1. Feasibility and impact assessment
2. Data acquisition, cohort selection, and cleaning
3. Data annotation and labeling (with inter-annotator consistency checks)
4. Model exploration, architectural refinement, and hyperparameter tuning
5. Model testing (holdout, cross-validation, clinician-driven evaluation)
6. Acceptance/iteration (based on pre-established criteria)
7. Deployment and continuous monitoring

4. Operationalization, Automation, and Continuous Monitoring

Modern CDAC practices are deeply integrated with automated pipeline management frameworks:

• MLOps/AIOps extend the traditional DevOps paradigm, incorporating data and model versioning, automated testing, CI/CD practices for AI, and workflow orchestration (Steidl et al., 2023).
• Automated performance prediction and KPI analytics reduce manual effort in pre-release testing, monitoring, and model improvement (Arnold et al., 2020).
  • Calibrated confidence scores are aggregated to estimate model accuracy on unlabeled production data.
  • KPI analytics correlate AI outputs with business metrics, ensuring that monitoring is contextually meaningful and tightly coupled to organizational goals.

System operations perpetuate feedback from runtime environments directly to earlier stages, supporting rapid retraining, rollback, and pipeline adaptation as required by observed metrics or alerts.

5. Organizational Alignment and Contextual Integration

A core tenet is organizational alignment: the life cycle stages are mapped onto enterprise functions (Silva et al., 2021).

• Technical phases (Design, Develop, Deploy) correspond with broader business strategy and execution functions, promoting integration of AI solutions within corporate governance, risk, compliance, and operations.
• Stakeholder engagement extends from executive management to cross-functional technical teams, reinforcing that AI adoption is neither isolated nor purely technical, but linked to strategic imperatives and regulatory frameworks.

Documentation is maintained as a continuously updated and peer-reviewed artifact, ensuring traceability across all decisions, model changes, and data lineage—a practice acknowledged as crucial in regulated domains (Haakman et al., 2020).

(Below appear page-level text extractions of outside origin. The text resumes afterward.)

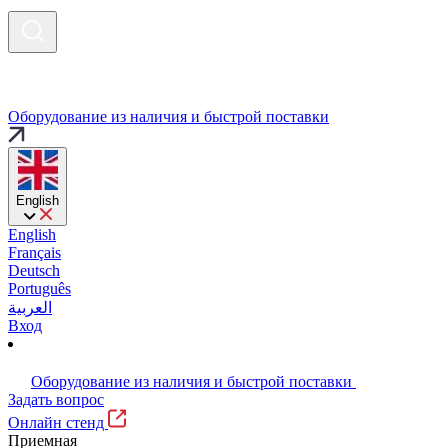
Оборудование из наличия и быстрой поставки
English
English
Français
Deutsch
Português
العربية
Вход
Оборудование из наличия и быстрой поставки
Задать вопрос
Онлайн стенд
Приемная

6. Lessons from Domain-Specific Case Studies

Empirical applications in healthcare and fintech demonstrate the life cycle’s adaptability and efficacy:

• In clinical AI (e.g., aortic aneurysm detection from CT exams), three major iterations included data curation, annotation/training for both abdominal and thoracic regions, and an engineered routing mechanism for model deployment (Lu et al., 2020).
  • Strong performance metrics (Dice ≥ 0.90, sensitivity/specivity ≥91/95%) were achieved by integrating rigorous annotation protocols and morphological post-processing.
• In regulated financial environments, explicit identification of data collection, feasibility, documentation, risk assessment, and monitoring stages improved overall reliability, transparency, and compliance (Haakman et al., 2020).

Iterative refinement, inter-disciplinary technical-domain collaboration, robust annotation quality checks, and integrated post-processing are consistently highlighted as critical success factors.

7. Relation to Other Lifecycle Models and Standardization Efforts

Comparative studies and systematic mappings underscore that CDAC advances beyond traditional models (CRISP-DM, TDSP, standard SDLC) in several respects:

• Emphasis on holistic, end-to-end lifecycle management rather than isolated technical phases (Xie et al., 2021).
• Explicit elevation of underrepresented aspects such as data traceability, versioning, risk management, and organizational alignment.
• Integration with regulatory and agile methodologies allows adaptation for highly regulated environments (e.g., RegOps for AI-enabled medical devices (Granlund et al., 12 Sep 2024)).
• Continuous feedback, monitoring, and adaptive retraining ensure resilience to concept drift, changing environments, and evolving stakeholder requirements (Huang et al., 24 Jul 2025).

The CDAC AI Life Cycle thus represents an adaptable, rigorously structured approach to AI solution development and deployment, balancing technical, ethical, operational, and organizational considerations across a comprehensive sequence of methodological stages.